- WHAT TO WORK ON: Copy the records word for word, starting at the very beginning and ending with the line that contains "How many data points does each series have?", and include that final line.

━━━ MATERIAL FOR THIS EXERCISE

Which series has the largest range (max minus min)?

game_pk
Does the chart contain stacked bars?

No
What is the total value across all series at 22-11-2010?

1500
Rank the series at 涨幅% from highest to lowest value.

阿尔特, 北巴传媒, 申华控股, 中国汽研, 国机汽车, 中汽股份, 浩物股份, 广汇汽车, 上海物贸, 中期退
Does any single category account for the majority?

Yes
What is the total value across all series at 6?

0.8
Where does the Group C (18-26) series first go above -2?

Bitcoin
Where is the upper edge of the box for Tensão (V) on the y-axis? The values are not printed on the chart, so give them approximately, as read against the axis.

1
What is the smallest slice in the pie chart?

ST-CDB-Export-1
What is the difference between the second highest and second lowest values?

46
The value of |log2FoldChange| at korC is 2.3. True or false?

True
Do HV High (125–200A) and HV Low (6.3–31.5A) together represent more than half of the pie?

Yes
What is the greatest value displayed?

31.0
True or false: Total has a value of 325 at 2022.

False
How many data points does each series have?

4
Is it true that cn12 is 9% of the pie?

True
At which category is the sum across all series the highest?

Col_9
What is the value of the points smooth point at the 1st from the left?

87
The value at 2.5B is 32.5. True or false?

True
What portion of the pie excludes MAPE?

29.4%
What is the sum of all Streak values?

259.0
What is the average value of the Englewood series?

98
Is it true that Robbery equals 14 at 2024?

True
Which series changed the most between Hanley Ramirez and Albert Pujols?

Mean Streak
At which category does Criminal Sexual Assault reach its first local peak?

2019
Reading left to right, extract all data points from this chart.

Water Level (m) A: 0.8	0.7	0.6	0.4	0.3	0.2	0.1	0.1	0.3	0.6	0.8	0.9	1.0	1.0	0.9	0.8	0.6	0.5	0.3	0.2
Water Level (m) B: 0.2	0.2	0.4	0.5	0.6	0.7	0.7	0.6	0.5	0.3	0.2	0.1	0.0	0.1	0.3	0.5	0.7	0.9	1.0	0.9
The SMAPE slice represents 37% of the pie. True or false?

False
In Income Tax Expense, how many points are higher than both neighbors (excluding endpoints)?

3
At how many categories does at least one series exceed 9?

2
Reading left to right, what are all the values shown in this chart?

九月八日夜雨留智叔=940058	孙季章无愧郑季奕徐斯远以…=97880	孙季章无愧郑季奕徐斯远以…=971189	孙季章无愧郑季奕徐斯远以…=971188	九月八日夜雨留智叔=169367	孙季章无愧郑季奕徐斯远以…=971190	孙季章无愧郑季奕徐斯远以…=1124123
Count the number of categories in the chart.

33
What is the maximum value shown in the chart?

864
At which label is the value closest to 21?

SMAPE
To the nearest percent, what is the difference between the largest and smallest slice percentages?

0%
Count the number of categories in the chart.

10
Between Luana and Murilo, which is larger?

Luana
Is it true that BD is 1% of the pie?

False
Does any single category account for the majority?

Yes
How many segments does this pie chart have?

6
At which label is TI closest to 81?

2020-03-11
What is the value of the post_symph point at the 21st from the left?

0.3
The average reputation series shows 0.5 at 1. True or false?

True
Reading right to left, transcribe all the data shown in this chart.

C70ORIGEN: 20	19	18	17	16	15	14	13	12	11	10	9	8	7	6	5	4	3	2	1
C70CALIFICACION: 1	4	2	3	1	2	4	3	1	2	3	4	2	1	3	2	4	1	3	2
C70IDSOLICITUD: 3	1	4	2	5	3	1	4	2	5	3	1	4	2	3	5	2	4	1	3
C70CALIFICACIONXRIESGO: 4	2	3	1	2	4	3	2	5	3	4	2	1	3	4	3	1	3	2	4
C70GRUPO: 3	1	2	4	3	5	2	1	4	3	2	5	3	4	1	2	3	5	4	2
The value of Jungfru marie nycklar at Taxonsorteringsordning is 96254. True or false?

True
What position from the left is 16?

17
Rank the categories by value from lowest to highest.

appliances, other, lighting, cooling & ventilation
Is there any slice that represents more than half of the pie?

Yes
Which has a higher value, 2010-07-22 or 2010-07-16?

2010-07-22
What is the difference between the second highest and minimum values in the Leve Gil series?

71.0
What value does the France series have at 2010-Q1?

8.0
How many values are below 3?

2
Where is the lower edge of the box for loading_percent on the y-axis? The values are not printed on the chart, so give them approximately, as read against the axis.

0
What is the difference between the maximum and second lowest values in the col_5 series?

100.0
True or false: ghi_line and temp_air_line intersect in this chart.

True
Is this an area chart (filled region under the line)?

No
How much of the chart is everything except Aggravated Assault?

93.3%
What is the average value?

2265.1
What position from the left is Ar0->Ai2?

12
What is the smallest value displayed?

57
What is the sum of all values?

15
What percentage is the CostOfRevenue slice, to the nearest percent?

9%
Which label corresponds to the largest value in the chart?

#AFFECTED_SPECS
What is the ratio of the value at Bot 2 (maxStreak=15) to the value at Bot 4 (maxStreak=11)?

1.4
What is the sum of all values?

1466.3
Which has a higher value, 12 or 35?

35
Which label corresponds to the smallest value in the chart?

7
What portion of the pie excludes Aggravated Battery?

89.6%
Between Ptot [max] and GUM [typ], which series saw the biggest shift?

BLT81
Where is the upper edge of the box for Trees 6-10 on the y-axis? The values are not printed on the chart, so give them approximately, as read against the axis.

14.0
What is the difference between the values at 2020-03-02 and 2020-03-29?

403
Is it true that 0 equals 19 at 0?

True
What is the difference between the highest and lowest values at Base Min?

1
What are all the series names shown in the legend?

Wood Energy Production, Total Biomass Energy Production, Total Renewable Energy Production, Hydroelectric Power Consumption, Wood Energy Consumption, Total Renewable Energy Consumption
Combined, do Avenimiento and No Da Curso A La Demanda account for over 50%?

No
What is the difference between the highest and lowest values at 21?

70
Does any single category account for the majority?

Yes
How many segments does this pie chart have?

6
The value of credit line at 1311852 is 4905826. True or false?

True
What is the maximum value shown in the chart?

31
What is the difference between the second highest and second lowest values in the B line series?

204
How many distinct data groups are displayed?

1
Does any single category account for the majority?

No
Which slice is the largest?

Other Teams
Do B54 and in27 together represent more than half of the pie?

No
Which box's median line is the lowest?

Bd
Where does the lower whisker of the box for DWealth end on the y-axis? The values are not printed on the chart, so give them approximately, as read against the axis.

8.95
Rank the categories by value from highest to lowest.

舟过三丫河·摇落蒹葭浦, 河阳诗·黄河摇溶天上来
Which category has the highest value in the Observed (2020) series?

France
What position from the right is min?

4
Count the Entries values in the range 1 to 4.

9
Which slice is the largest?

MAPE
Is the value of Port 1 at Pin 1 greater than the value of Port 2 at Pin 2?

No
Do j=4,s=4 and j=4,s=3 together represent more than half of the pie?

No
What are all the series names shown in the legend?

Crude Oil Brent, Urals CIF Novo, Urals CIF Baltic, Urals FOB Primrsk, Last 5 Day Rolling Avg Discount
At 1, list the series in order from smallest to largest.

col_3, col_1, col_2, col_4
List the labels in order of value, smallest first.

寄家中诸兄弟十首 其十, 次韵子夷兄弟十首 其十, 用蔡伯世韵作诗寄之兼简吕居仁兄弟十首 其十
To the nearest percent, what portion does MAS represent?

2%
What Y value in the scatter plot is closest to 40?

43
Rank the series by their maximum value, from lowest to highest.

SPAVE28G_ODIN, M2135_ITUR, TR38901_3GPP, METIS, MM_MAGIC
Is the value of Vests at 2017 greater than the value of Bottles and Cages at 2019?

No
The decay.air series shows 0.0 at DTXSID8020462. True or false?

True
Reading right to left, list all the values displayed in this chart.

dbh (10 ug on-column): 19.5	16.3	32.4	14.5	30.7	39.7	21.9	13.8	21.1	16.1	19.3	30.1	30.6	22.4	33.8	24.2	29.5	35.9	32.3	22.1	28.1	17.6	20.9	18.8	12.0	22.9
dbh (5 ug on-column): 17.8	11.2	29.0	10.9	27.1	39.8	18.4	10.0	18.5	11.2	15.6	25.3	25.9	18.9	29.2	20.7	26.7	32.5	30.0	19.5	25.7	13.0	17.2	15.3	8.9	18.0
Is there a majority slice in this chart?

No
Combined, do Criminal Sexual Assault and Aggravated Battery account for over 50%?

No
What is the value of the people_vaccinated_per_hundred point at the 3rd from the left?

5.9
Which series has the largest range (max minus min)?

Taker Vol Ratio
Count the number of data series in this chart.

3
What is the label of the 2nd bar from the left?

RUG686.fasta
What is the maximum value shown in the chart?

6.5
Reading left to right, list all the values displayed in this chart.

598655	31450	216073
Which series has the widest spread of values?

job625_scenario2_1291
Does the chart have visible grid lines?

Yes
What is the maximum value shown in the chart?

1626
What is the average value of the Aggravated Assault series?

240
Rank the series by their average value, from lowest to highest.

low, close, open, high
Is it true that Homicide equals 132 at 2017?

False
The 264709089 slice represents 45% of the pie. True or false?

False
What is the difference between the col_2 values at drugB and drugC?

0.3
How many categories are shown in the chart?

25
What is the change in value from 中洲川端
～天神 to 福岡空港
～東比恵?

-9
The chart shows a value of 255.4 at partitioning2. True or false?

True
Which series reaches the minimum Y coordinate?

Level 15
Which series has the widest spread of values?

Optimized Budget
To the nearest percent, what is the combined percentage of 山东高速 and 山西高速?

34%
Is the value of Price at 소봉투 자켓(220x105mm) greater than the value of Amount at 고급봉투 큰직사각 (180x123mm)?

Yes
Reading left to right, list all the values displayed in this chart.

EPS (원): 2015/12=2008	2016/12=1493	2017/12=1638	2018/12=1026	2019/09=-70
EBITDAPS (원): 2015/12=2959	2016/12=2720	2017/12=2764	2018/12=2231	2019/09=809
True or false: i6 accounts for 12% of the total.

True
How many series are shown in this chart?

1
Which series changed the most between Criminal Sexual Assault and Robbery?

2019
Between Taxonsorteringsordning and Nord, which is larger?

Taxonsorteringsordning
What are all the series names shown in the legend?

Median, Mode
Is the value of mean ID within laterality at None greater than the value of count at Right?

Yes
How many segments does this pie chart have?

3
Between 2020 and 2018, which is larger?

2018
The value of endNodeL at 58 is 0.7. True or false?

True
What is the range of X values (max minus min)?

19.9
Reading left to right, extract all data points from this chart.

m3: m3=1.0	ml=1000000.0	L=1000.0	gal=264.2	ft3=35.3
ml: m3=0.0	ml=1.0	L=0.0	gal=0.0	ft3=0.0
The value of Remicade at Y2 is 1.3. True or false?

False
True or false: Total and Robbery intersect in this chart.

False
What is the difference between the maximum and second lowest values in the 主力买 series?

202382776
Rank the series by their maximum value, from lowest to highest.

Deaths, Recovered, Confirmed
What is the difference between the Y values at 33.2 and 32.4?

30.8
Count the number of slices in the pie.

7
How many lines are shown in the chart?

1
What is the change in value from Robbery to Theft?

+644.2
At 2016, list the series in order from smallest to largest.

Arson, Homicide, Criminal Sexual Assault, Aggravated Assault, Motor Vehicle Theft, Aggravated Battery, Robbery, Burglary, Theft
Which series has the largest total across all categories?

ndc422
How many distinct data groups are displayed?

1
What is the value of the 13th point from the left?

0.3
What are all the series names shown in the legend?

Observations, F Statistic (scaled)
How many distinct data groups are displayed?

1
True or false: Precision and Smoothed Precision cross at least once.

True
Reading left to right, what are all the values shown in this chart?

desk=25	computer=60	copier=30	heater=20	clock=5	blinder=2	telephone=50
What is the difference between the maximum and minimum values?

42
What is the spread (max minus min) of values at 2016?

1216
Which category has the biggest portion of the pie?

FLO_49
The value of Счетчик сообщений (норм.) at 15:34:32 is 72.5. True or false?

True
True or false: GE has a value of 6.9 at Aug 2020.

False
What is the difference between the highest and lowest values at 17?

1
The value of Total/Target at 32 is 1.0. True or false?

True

━━━━━━

- REPLY:
Which series has the largest range (max minus min)?

game_pk
Does the chart contain stacked bars?

No
What is the total value across all series at 22-11-2010?

1500
Rank the series at 涨幅% from highest to lowest value.

阿尔特, 北巴传媒, 申华控股, 中国汽研, 国机汽车, 中汽股份, 浩物股份, 广汇汽车, 上海物贸, 中期退
Does any single category account for the majority?

Yes
What is the total value across all series at 6?

0.8
Where does the Group C (18-26) series first go above -2?

Bitcoin
Where is the upper edge of the box for Tensão (V) on the y-axis? The values are not printed on the chart, so give them approximately, as read against the axis.

1
What is the smallest slice in the pie chart?

ST-CDB-Export-1
What is the difference between the second highest and second lowest values?

46
The value of |log2FoldChange| at korC is 2.3. True or false?

True
Do HV High (125–200A) and HV Low (6.3–31.5A) together represent more than half of the pie?

Yes
What is the greatest value displayed?

31.0
True or false: Total has a value of 325 at 2022.

False
How many data points does each series have?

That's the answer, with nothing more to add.